Last Mother's Day we were at a weekend motorcycle run. We go to the run every year and as he does every year my son bought me a gift from one of the vendors. Well this time it was a little different than other years. No necklace, No plexiglass block with a rose inside.












That is my left ankle. He paid the tattoo artist $20.00 and picked 2 tattoos and told the guy how he wanted them combined. It is my first and I am going to add to it this year.

Kate you can get airbrush. They last 3-7 days or henna which lasts longer but can cause an allergic reaction.

Dawna


----------



## tortoisenerd (Apr 30, 2009)

Yeah...if I get something I'd want it semi-permanent. I wouldn't think I'd get my money's worth with that. Thanks for the tip!


----------



## Weloveourtortoise (Apr 30, 2009)

Okay-- I am insane and got this last april for my birthday. It is too big to take in one shot, at least not by myself. I will see if Matt can get a better shot tomorrow.


----------



## Jas2Cats (May 1, 2009)

Hmm....No tort tattoos yet, and, I haven't taken any photos of my 2 tattoos. One is a "dreamcatcher" on my back (to remind me that no one can take away my dreams- I was going through a bad time) and the other a combo heart/eagle/American flag (I'm kinda patriotic-well, my DH says I'm overboard in that department, but, I don't think you can be). 

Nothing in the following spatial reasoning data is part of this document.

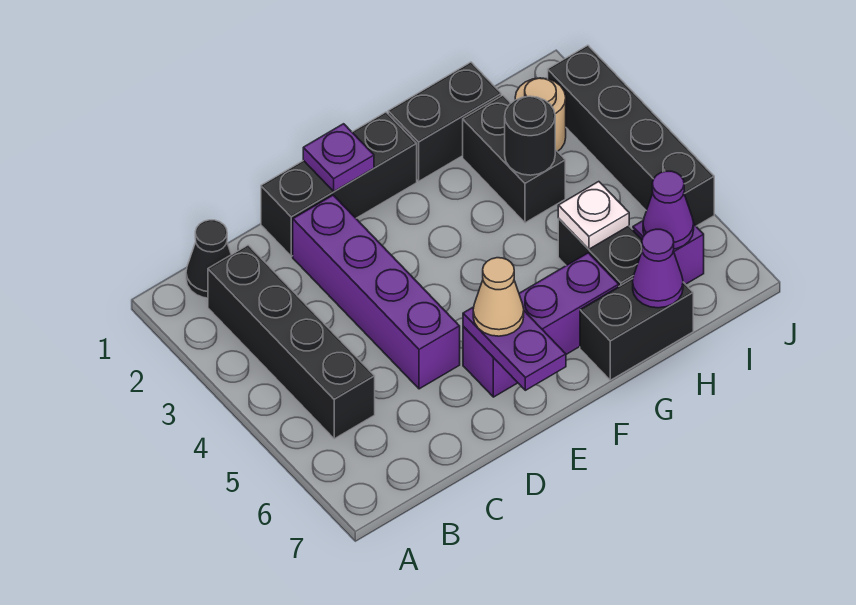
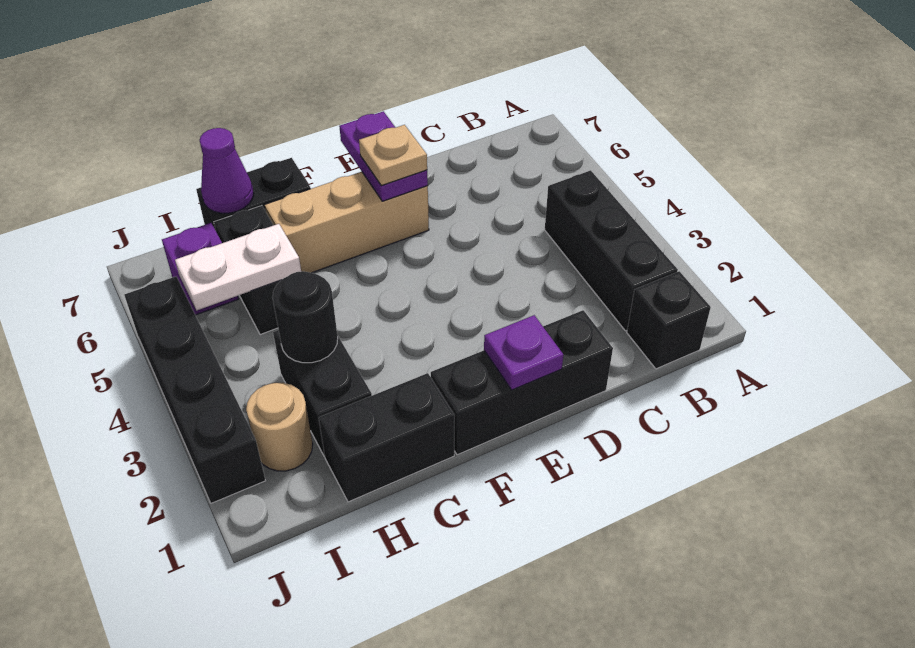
black 1x1 cone [186,220,231,298] -> black 1x1 brick [627,271,711,369]
black 1x4 brick [208,245,375,439] -> black 1x3 brick [545,170,678,331]
purple 1x4 brick [293,195,460,389] -> none
purple 1x3 brick [463,253,619,397] -> tan 1x3 brick [265,172,429,273]
tan 1x1 cone [473,258,524,336] -> tan 1x1 plate [359,125,427,186]
white 1x1 plate [558,182,629,249] -> white 1x2 plate [175,224,301,310]
purple 1x1 cone [643,171,694,249] -> none

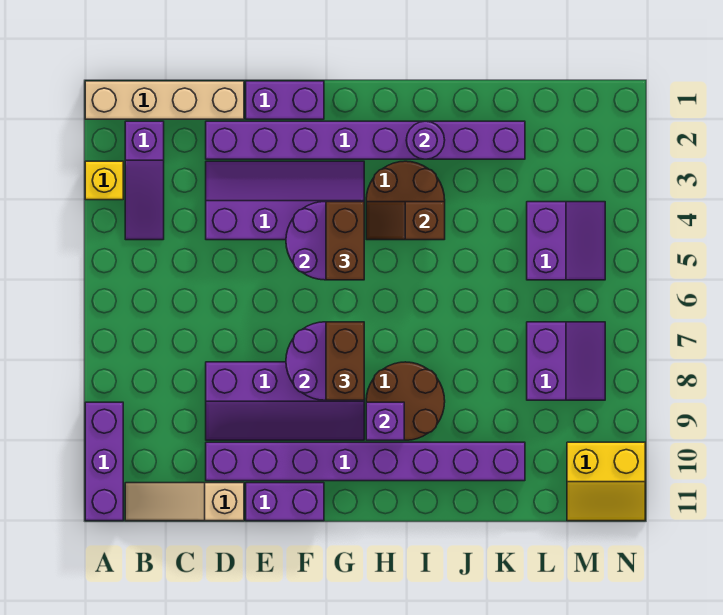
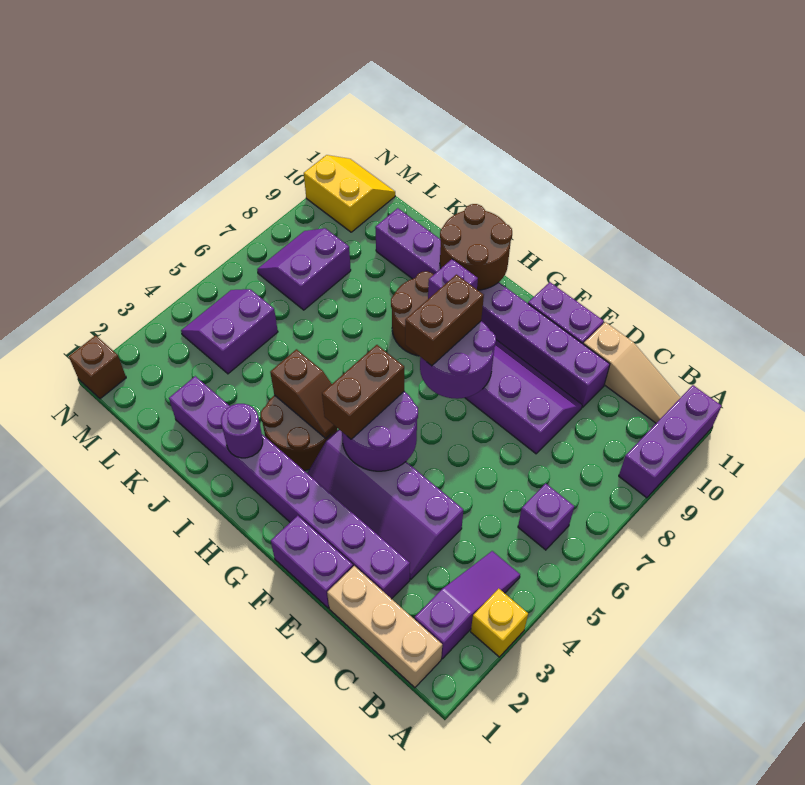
tan 1x4 brick [85,81,244,119] -> tan 1x3 brick [327,566,442,688]
none -> purple 1x1 brick [518,483,574,550]
none -> brown 2x2 round brick [440,204,512,290]
none -> brown 1x1 brick [69,335,126,399]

I'm working on the desing of my next tattoo. I want to combine an angel and the Celtic symbol for motherhood along with representations for my 2 sons (probably drum sticks and a guitar pick since they are musicians). Have to get around to sending it to the artist that did my other 2 in Denver to have him create the perfectc design. Hopefully, I can get the new one when I'm out there in June.

I have thought about how to memorialize my pets, dogs, cats, and torts, just haven't figured it out yet


----------



## Tim/Robin (May 2, 2009)

Weloveourtortoise said:


> Okay-- I am insane and got this last april for my birthday. It is too big to take in one shot, at least not by myself. I will see if Matt can get a better shot tomorrow.

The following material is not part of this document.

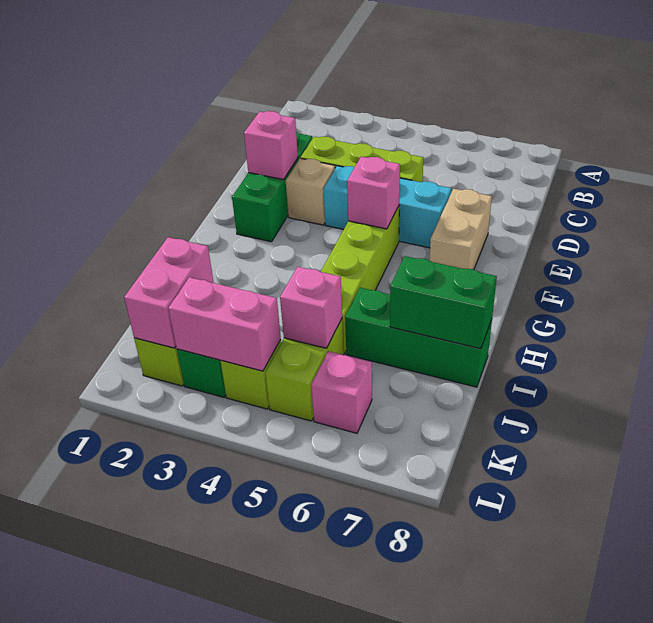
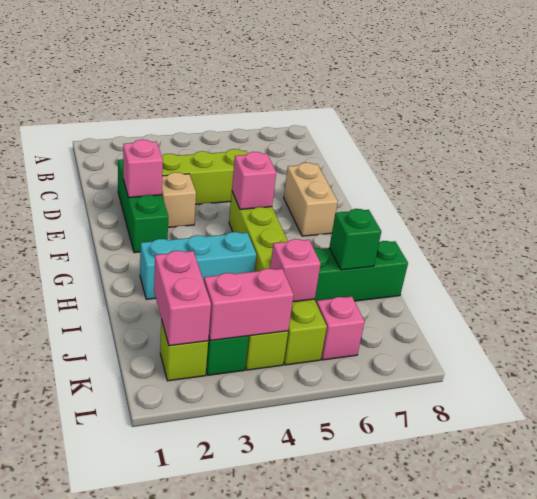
cyan 1x3 brick [323,166,451,248] -> cyan 1x3 brick moved to [140,232,256,299]
green 1x2 brick [390,256,497,349] -> green 1x1 brick [329,209,381,270]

Why do you say you are insane. It looks like a great tort tattoo! What could be better? It's perfect!


----------



## Jacqui (May 2, 2009)

Tim/Robin said:


> Weloveourtortoise said:
> 
> 
> > Okay-- I am insane and got this last april for my birthday. It is too big to take in one shot, at least not by myself. I will see if Matt can get a better shot tomorrow.
> ...



I agree it's great!! I got a tat with my daughter for our early birthday celebration. Mine's just a cute/funny turtle on my arm. I was really surprised how painless it really was. I was going to get another for my 50th birthday, but decided I would rather spend the money on a real live tort.


----------